Jews have always been a nation of shleppers and even today, they carry huge backpacks onto the bus. If there is a double seat available, they place the backpack on the seat alongside them and don’t remove it when another passenger is left standing. If there is no vacant seat, they remain standing and a seated passenger is in constant danger of being hit on the head by the backpack, which should be lowered to the floor of the bus.

EVEN WHEN there are vacant seats, many passengers opt to stand in the doorway of the bus, making it difficult for others to board or alight, and don’t move even when politely asked to do so.

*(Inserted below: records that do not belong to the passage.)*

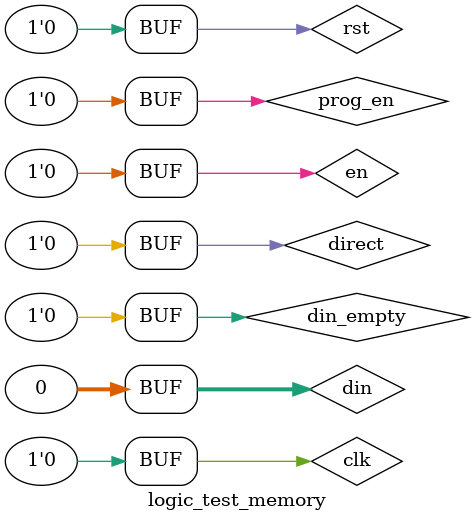
<source format=v>
`timescale 1ns / 1ps


module logic_test_memory;

	// Inputs
	reg clk;
	reg rst;
	reg en;
	reg prog_en;
	reg direct;
	reg din_empty;
	reg [31:0] din;
	reg clk;

	// Outputs
	wire din_wr;
	wire [2:0] ext_cs;
	wire clk_en;
	wire clk_clr;

	// Instantiate the Unit Under Test (UUT)
	MC uut (
		.clk(clk), 
		.rst(rst), 
		.en(en), 
		.prog_en(prog_en), 
		.direct(direct), 
		.din_empty(din_empty), 
		.din_wr(din_wr), 
		.din(din), 
		.ext_cs(ext_cs), 
		.clk_en(clk_en), 
		.clk_clr(clk_clr), 
		.clk(clk)
	);

	initial begin
		// Initialize Inputs
		clk = 0;
		rst = 0;
		en = 0;
		prog_en = 0;
		direct = 0;
		din_empty = 0;
		din = 0;
		clk = 0;

		// Wait 100 ns for global reset to finish
		#100;
        
		// Add stimulus here

	end
      
endmodule


</source>
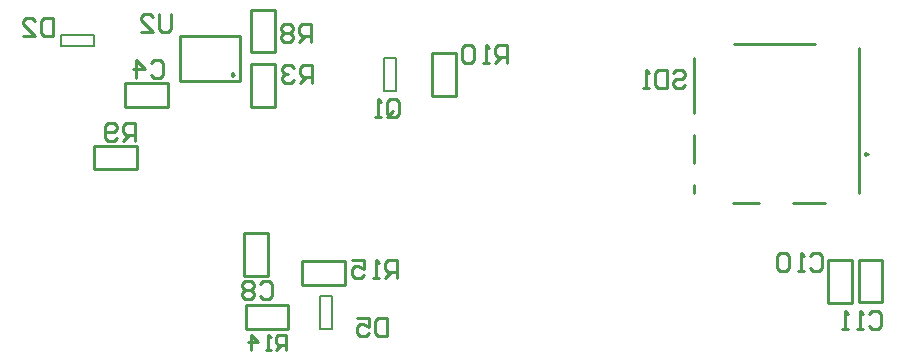
<source format=gbo>
G04*
G04 #@! TF.GenerationSoftware,Altium Limited,Altium Designer,18.1.7 (191)*
G04*
G04 Layer_Color=32896*
%FSLAX25Y25*%
%MOIN*%
G70*
G01*
G75*
%ADD10C,0.01000*%
%ADD12C,0.00787*%
D10*
X95402Y-30303D02*
X94652Y-29870D01*
Y-30736D01*
X95402Y-30303D01*
X306563Y-56791D02*
X305813Y-56358D01*
Y-57224D01*
X306563Y-56791D01*
X118110Y-92520D02*
X132283D01*
X118110Y-100394D02*
Y-92520D01*
Y-100394D02*
X132283D01*
Y-92520D01*
X99213Y-107087D02*
X113386D01*
X99213Y-114961D02*
Y-107087D01*
Y-114961D02*
X113386D01*
Y-107087D01*
X161417Y-37402D02*
X169291D01*
X161417D02*
Y-23228D01*
X169291D01*
Y-37402D02*
Y-23228D01*
X48819Y-61811D02*
Y-53937D01*
X62992D01*
Y-61811D02*
Y-53937D01*
X48819Y-61811D02*
X62992D01*
X101181Y-22835D02*
X109055D01*
X101181D02*
Y-8661D01*
X109055D01*
Y-22835D02*
Y-8661D01*
X101181Y-40945D02*
X109055D01*
X101181D02*
Y-26772D01*
X109055D01*
Y-40945D02*
Y-26772D01*
X97401Y-32303D02*
Y-17303D01*
X77402D02*
X97401D01*
X77402Y-32303D02*
X97401D01*
X77402D02*
Y-17303D01*
X284409Y-72933D02*
X289921D01*
X281653D02*
X284409D01*
X289921D02*
X292284D01*
X261575D02*
X270236D01*
X248780Y-66949D02*
X248819Y-69784D01*
X248780Y-59902D02*
Y-50295D01*
Y-24705D02*
X248819Y-43012D01*
X261968Y-20177D02*
X289134D01*
X303701Y-69784D02*
Y-21358D01*
X293386Y-106299D02*
Y-92126D01*
Y-106299D02*
X301260D01*
Y-92126D01*
X293386D02*
X301260D01*
X311417Y-106199D02*
Y-92026D01*
X303543D02*
X311417D01*
X303543Y-106199D02*
Y-92026D01*
Y-106199D02*
X311417D01*
X59055Y-40945D02*
Y-33071D01*
X73228D01*
Y-40945D02*
Y-33071D01*
X59055Y-40945D02*
X73228D01*
X98819Y-83071D02*
X106693D01*
Y-97244D02*
Y-83071D01*
X98819Y-97244D02*
X106693D01*
X98819D02*
Y-83071D01*
X186221Y-26378D02*
Y-20380D01*
X183221D01*
X182222Y-21380D01*
Y-23379D01*
X183221Y-24379D01*
X186221D01*
X184221D02*
X182222Y-26378D01*
X180222D02*
X178223D01*
X179223D01*
Y-20380D01*
X180222Y-21380D01*
X175224D02*
X174224Y-20380D01*
X172225D01*
X171225Y-21380D01*
Y-25378D01*
X172225Y-26378D01*
X174224D01*
X175224Y-25378D01*
Y-21380D01*
X146395Y-43488D02*
Y-39490D01*
X147395Y-38490D01*
X149394D01*
X150394Y-39490D01*
Y-43488D01*
X149394Y-44488D01*
X147395D01*
X148394Y-42489D02*
X146395Y-44488D01*
X147395D02*
X146395Y-43488D01*
X144396Y-44488D02*
X142396D01*
X143396D01*
Y-38490D01*
X144396Y-39490D01*
X74410Y-10144D02*
Y-15142D01*
X73410Y-16142D01*
X71410D01*
X70411Y-15142D01*
Y-10144D01*
X64413Y-16142D02*
X68411D01*
X64413Y-12143D01*
Y-11143D01*
X65412Y-10144D01*
X67412D01*
X68411Y-11143D01*
X241671Y-29647D02*
X242670Y-28648D01*
X244670D01*
X245669Y-29647D01*
Y-30647D01*
X244670Y-31647D01*
X242670D01*
X241671Y-32646D01*
Y-33646D01*
X242670Y-34646D01*
X244670D01*
X245669Y-33646D01*
X239671Y-28648D02*
Y-34646D01*
X236672D01*
X235672Y-33646D01*
Y-29647D01*
X236672Y-28648D01*
X239671D01*
X233673Y-34646D02*
X231674D01*
X232674D01*
Y-28648D01*
X233673Y-29647D01*
X149606Y-98032D02*
Y-92033D01*
X146607D01*
X145608Y-93033D01*
Y-95033D01*
X146607Y-96032D01*
X149606D01*
X147607D02*
X145608Y-98032D01*
X143608D02*
X141609D01*
X142609D01*
Y-92033D01*
X143608Y-93033D01*
X134611Y-92033D02*
X138610D01*
Y-95033D01*
X136610Y-94033D01*
X135611D01*
X134611Y-95033D01*
Y-97032D01*
X135611Y-98032D01*
X137610D01*
X138610Y-97032D01*
X112598Y-122047D02*
Y-117049D01*
X110099D01*
X109266Y-117882D01*
Y-119548D01*
X110099Y-120381D01*
X112598D01*
X110932D02*
X109266Y-122047D01*
X107600D02*
X105934D01*
X106767D01*
Y-117049D01*
X107600Y-117882D01*
X100935Y-122047D02*
Y-117049D01*
X103435Y-119548D01*
X100102D01*
X62205Y-52362D02*
Y-46364D01*
X59206D01*
X58206Y-47364D01*
Y-49363D01*
X59206Y-50363D01*
X62205D01*
X60205D02*
X58206Y-52362D01*
X56207Y-51363D02*
X55207Y-52362D01*
X53208D01*
X52208Y-51363D01*
Y-47364D01*
X53208Y-46364D01*
X55207D01*
X56207Y-47364D01*
Y-48364D01*
X55207Y-49363D01*
X52208D01*
X120866Y-19291D02*
Y-13293D01*
X117867D01*
X116867Y-14293D01*
Y-16292D01*
X117867Y-17292D01*
X120866D01*
X118867D02*
X116867Y-19291D01*
X114868Y-14293D02*
X113868Y-13293D01*
X111869D01*
X110869Y-14293D01*
Y-15293D01*
X111869Y-16292D01*
X110869Y-17292D01*
Y-18292D01*
X111869Y-19291D01*
X113868D01*
X114868Y-18292D01*
Y-17292D01*
X113868Y-16292D01*
X114868Y-15293D01*
Y-14293D01*
X113868Y-16292D02*
X111869D01*
X121260Y-33071D02*
Y-27073D01*
X118261D01*
X117261Y-28073D01*
Y-30072D01*
X118261Y-31071D01*
X121260D01*
X119261D02*
X117261Y-33071D01*
X115262Y-28073D02*
X114262Y-27073D01*
X112263D01*
X111263Y-28073D01*
Y-29072D01*
X112263Y-30072D01*
X113262D01*
X112263D01*
X111263Y-31071D01*
Y-32071D01*
X112263Y-33071D01*
X114262D01*
X115262Y-32071D01*
X146457Y-111325D02*
Y-117323D01*
X143458D01*
X142458Y-116323D01*
Y-112325D01*
X143458Y-111325D01*
X146457D01*
X136460D02*
X140459D01*
Y-114324D01*
X138459Y-113324D01*
X137460D01*
X136460Y-114324D01*
Y-116323D01*
X137460Y-117323D01*
X139459D01*
X140459Y-116323D01*
X35039Y-11305D02*
Y-17303D01*
X32040D01*
X31041Y-16304D01*
Y-12305D01*
X32040Y-11305D01*
X35039D01*
X25043Y-17303D02*
X29041D01*
X25043Y-13304D01*
Y-12305D01*
X26042Y-11305D01*
X28042D01*
X29041Y-12305D01*
X307025Y-110223D02*
X308025Y-109223D01*
X310024D01*
X311024Y-110223D01*
Y-114221D01*
X310024Y-115221D01*
X308025D01*
X307025Y-114221D01*
X305026Y-115221D02*
X303026D01*
X304026D01*
Y-109223D01*
X305026Y-110223D01*
X300027Y-115221D02*
X298028D01*
X299027D01*
Y-109223D01*
X300027Y-110223D01*
X287340Y-90671D02*
X288340Y-89671D01*
X290339D01*
X291339Y-90671D01*
Y-94670D01*
X290339Y-95669D01*
X288340D01*
X287340Y-94670D01*
X285340Y-95669D02*
X283341D01*
X284341D01*
Y-89671D01*
X285340Y-90671D01*
X280342D02*
X279343Y-89671D01*
X277343D01*
X276343Y-90671D01*
Y-94670D01*
X277343Y-95669D01*
X279343D01*
X280342Y-94670D01*
Y-90671D01*
X103875Y-100120D02*
X104875Y-99120D01*
X106874D01*
X107874Y-100120D01*
Y-104118D01*
X106874Y-105118D01*
X104875D01*
X103875Y-104118D01*
X101876Y-100120D02*
X100876Y-99120D01*
X98877D01*
X97877Y-100120D01*
Y-101119D01*
X98877Y-102119D01*
X97877Y-103119D01*
Y-104118D01*
X98877Y-105118D01*
X100876D01*
X101876Y-104118D01*
Y-103119D01*
X100876Y-102119D01*
X101876Y-101119D01*
Y-100120D01*
X100876Y-102119D02*
X98877D01*
X67655Y-26498D02*
X68655Y-25498D01*
X70654D01*
X71653Y-26498D01*
Y-30496D01*
X70654Y-31496D01*
X68655D01*
X67655Y-30496D01*
X62656Y-31496D02*
Y-25498D01*
X65655Y-28497D01*
X61657D01*
D12*
X128059Y-114961D02*
Y-103937D01*
X124122Y-114961D02*
Y-103937D01*
X128059D01*
X124122Y-114961D02*
X128059D01*
X145276Y-35614D02*
X149213D01*
X145276Y-24590D02*
X149213D01*
X145276Y-35614D02*
Y-24590D01*
X149213Y-35614D02*
Y-24590D01*
X48819Y-20866D02*
Y-16929D01*
X37795Y-20866D02*
Y-16929D01*
Y-20866D02*
X48819D01*
X37795Y-16929D02*
X48819D01*
M02*

</source>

Many ultra-Orthodox males and females of all ages do their best not to make eye contact with standing elderly passengers or pregnant women so that they don’t have to give up their seats to them. This surely runs counter to what they are taught in their educational institutions.

Among the offenses too frequently noticed on public transportation are people yawning or coughing without covering their mouths and picking their noises or poking their fingers in their ears.

Outside in the street, these same people often spit phlegm not in the gutter but on the pavement. Aside from this being a disgustingly inconsiderate habit, it is also dangerous because someone can slip on the phlegm and become badly hurt.

Even people who are considerate are sometimes aggressively so. For instance, wanting to carry the shopping of a senior citizen. First of all, the bag may not be heavy. Secondly, the owner of the bag may be fiercely independent, so don’t grab it before asking if the owner needs help. If the response is negative, leave things alone and don’t insist.

Likewise with people who are blind. Don’t grab them by the arm. Some are better at navigating than you are and don’t need your help and certainly don’t want it if you haven’t first asked if they need it. Even then, they dictate the terms. These days, blind people put a hand on the shoulder of the person guiding them. It makes them feel more comfortable and independent than someone pulling them by the arm. Also, when you do ask if they need help, bear in mind that they are blind, not deaf. Don’t shout at them.

Now that almost everyone owns a mobile phone with a camera accessory, many people take photographs of family and friends in various places that they pass or visit.

Just as whoever is photographing is about to click, someone walks in front of them instead of behind. Is it really so difficult to walk behind instead of in front? All it takes is a little consideration.

In theaters, people are usually given assigned seats, and those closest to the aisle often have to stand up to enable other theater patrons to pass in order to get to their seats. Very seldom do those who have to stand up, again and again, receive a “Thank you,”  “Excuse me please” or “Sorry to bother you.”

The same happens in synagogues in which there are assigned seats, but in synagogues where people can sit wherever they please, it is amazing how frequently someone ignores a row of empty seats or seats near the aisle that are vacant and decides on some seat in the middle or the far end, causing nearly everyone else in that row to stand so that they can get past. Why could they not take a seat that would not inconvenience anyone?

Then there’s the problem of mothers with young children. One can’t expect young children to sit quietly and patiently in a synagogue, especially when they don’t really understand what’s going on. So their mothers and grandmothers bring them junk food, such as Bamba and potato crisps, which are often dropped on the carpet and trodden on. Diced fruits and vegetables would be a lot healthier and far less damaging to the carpet.

These are just a few examples of the general lack of consideration for others. There are many more. We should all take an honest look at our own behavior before we make our New Year’s resolutions.